The FairTax folks have grossly underestimated the administrative and enforcement costs of the FairTax. They base their estimates on current sales taxes in many states. However, no state has a tax base as wide as the FairTax, nor is there a state with a sales tax rate anywhere close to as high as the proposed tax rates in the FairTax. Thousands of businesses (mainly service businesses) which do not currently collect sales tax would be added to the sales tax rolls. And the states generally have no experience with trying to collect taxes from these currently untaxed businesses. Adding them to the sales tax rolls will cost money. Where will it come from?

The real problem right now is that for every $1 we pay in tax revenues, the Congress borrows an additional $0.40 so that they can spend a total of $1.40 for every tax dollar we pay.
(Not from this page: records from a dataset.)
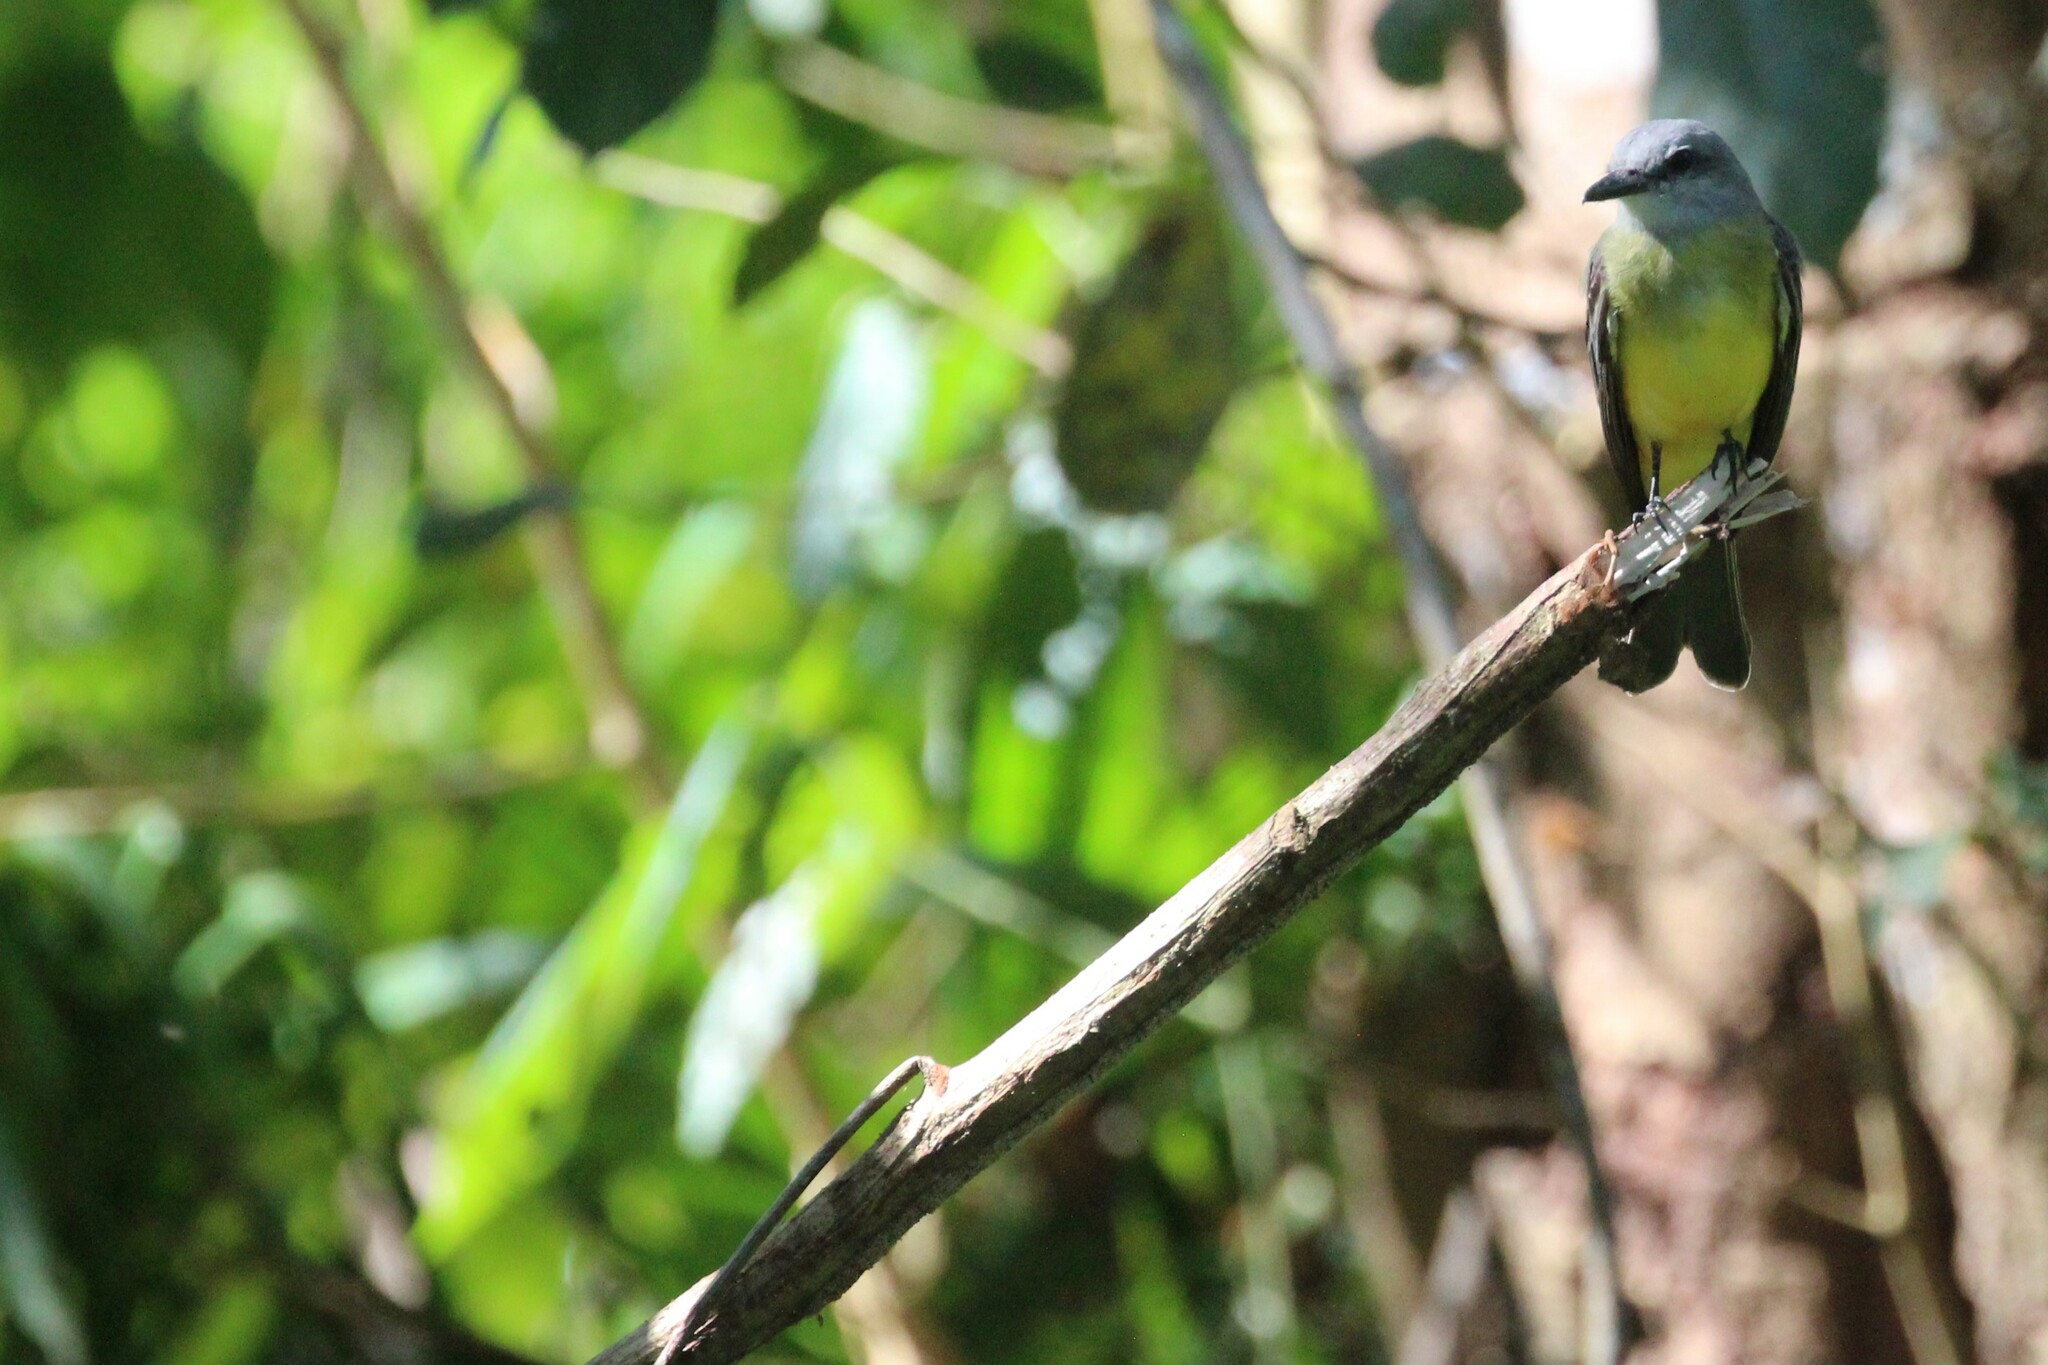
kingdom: Animalia
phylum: Chordata
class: Aves
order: Passeriformes
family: Tyrannidae
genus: Tyrannus
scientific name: Tyrannus melancholicus
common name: Tropical kingbird
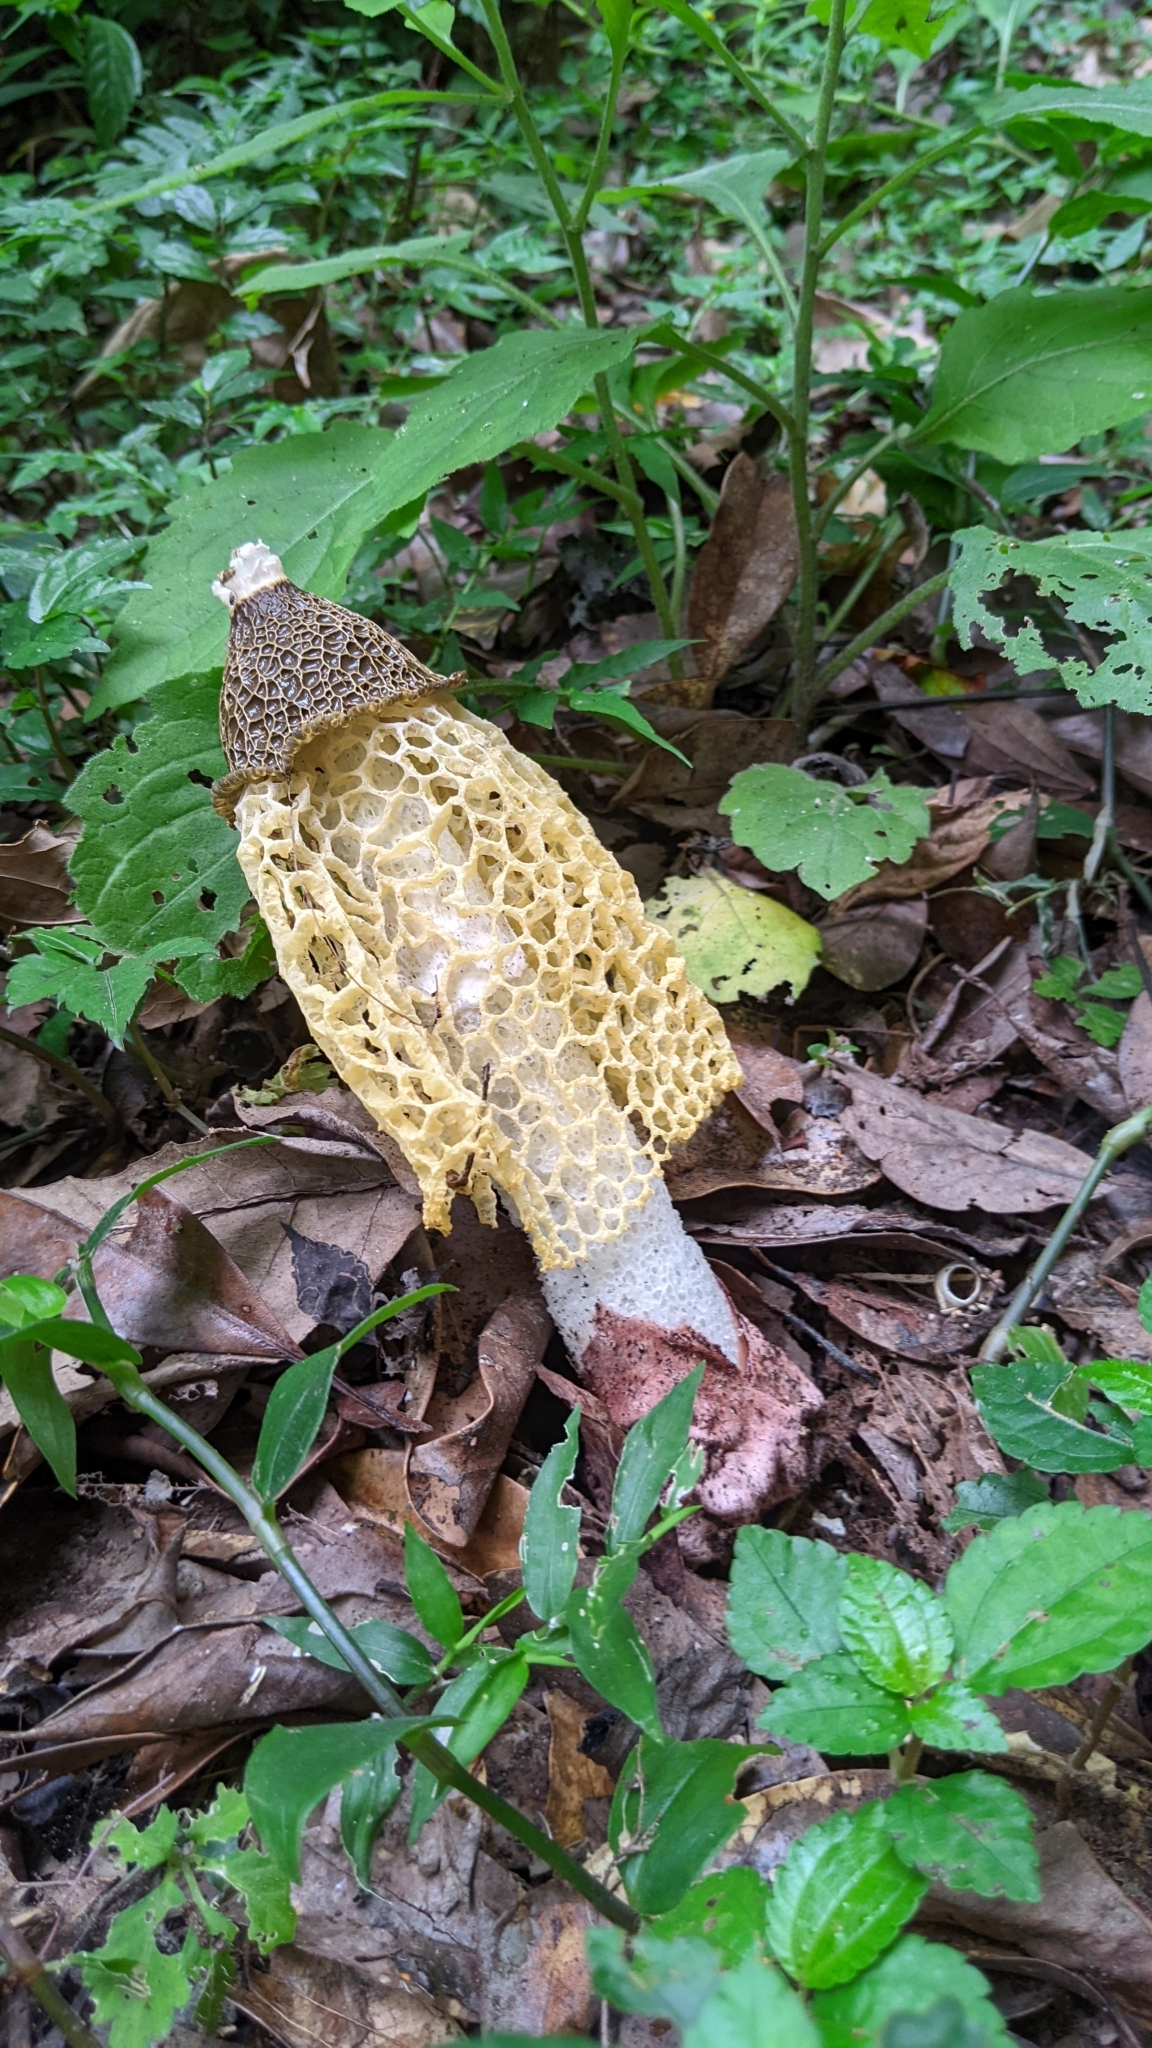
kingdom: Fungi
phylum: Basidiomycota
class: Agaricomycetes
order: Phallales
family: Phallaceae
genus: Phallus
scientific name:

A "revenue neutral" tax system replacement doesn't do anything to resolve the actual problems we are facing now.

Finally, I think most TEA Partiers are in favor of scrapping our current system. The "Contract from America" last year included fundamental tax reform. Here's their point on that:

From the Contract from America
Adopt a simple and fair single-rate tax system by scrapping the internal revenue code and replacing it with one that is no longer than 4,543 word—the length of the original Constitution.
I would definitely support that.

However, H.R.25 (The FairTax bill) is very heavy for that goal, coming in around 5 times the length of the constitution (well over 22,000 words).

Oh, and in your reply to Pollster1, you left something out. You should have included this:

The same will happen with another flat income tax FairTax only faster thanks to the thousands of lobbyists that didn't exist in 1913.